On SCE’s list of priority pilots for this year includes a proposed $3.98 million investment to serve electric commuter buses in its service territory. Its $553.82 million standard review proposal includes a buildout of infrastructure to serve buses and other large vehicles.
SCE also asked CPUC to approve a new demand charge-focused rate design to support the transit bus industry’s growth, especially as major metropolitan areas in its service area begins investing in electric transportation.
The Los Angeles Metropolitan Transit District recently purchased 95 electric buses and has plans to be at 100% zero-emission buses by 2030. Other transit districts served by SCE have similar or more aggressive commitments.
SCE’s Garwacki said the new rate design is needed because of the many financial factors, and California policies are quickly moving the utility’s power mix to renewables, distributed resources, and electric transportation.
Energy costs are now reflected in time-varying rates, Garwacki said. But distribution costs are covered by a non-time-differentiated demand charge, even though they are a combination of grid infrastructure costs and peak-time-related costs.

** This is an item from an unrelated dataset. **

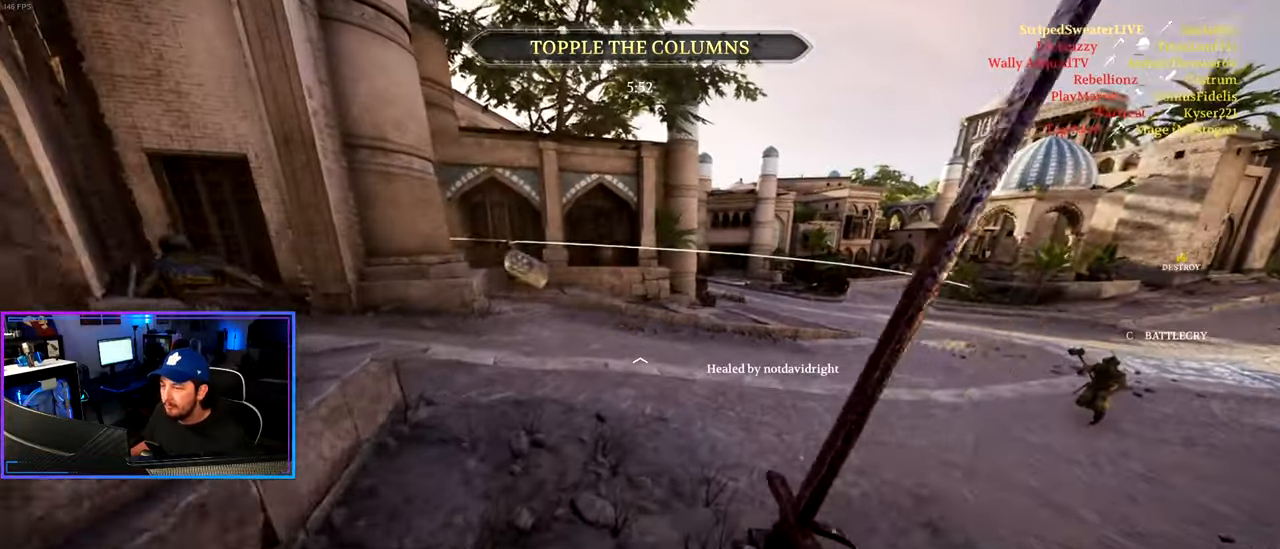
{"keys": ["a", "shift", "w"], "mouse": [], "mouse_move": "left", "events": [[300, "d", "up"], [300, "mouse_wheel", "down"], [450, "mouse_wheel", "up"], [483, "a", "down"]]}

Because of the rising need for flexibility and fast ramping, “both energy and distribution rates need to have a peak time varying component rather than a straight fixed demand charge,” he said.

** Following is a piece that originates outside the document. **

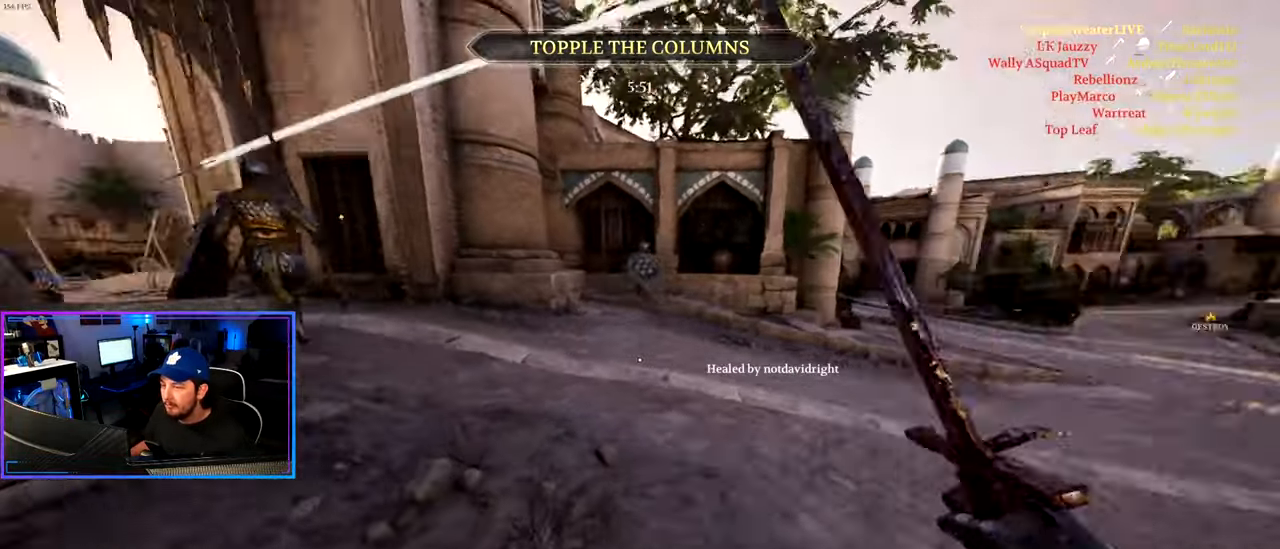
{"keys": ["d", "shift", "w"], "mouse": [], "mouse_move": "down-left", "events": [[133, "a", "up"], [267, "d", "down"]]}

Demand charges allow utilities to recover capacity-related costs, Garwacki said. “The biggest utility fear is that customer-sited resources will create zero net energy customers who can bypass capacity costs if they are recovered only in volumetric energy charges.”
With a demand charge, the utility gets paid for capacity and reduces the volumetric charge, he said. The result is economically efficient consumption, which encourages load growth. “It works pretty well for the typical range of load factors, but early adopter electric transportation has a very low load factor.”
Load factor is actual usage compared to potential usage. SCE’s innovative rate design would allow early adopter transit districts to avoid demand charges.
Early adopter transit districts with few buses, erratic charging patterns, and low load factors still have high peak demand, Garwacki said. “We want to avoid the demand charge billing impact.”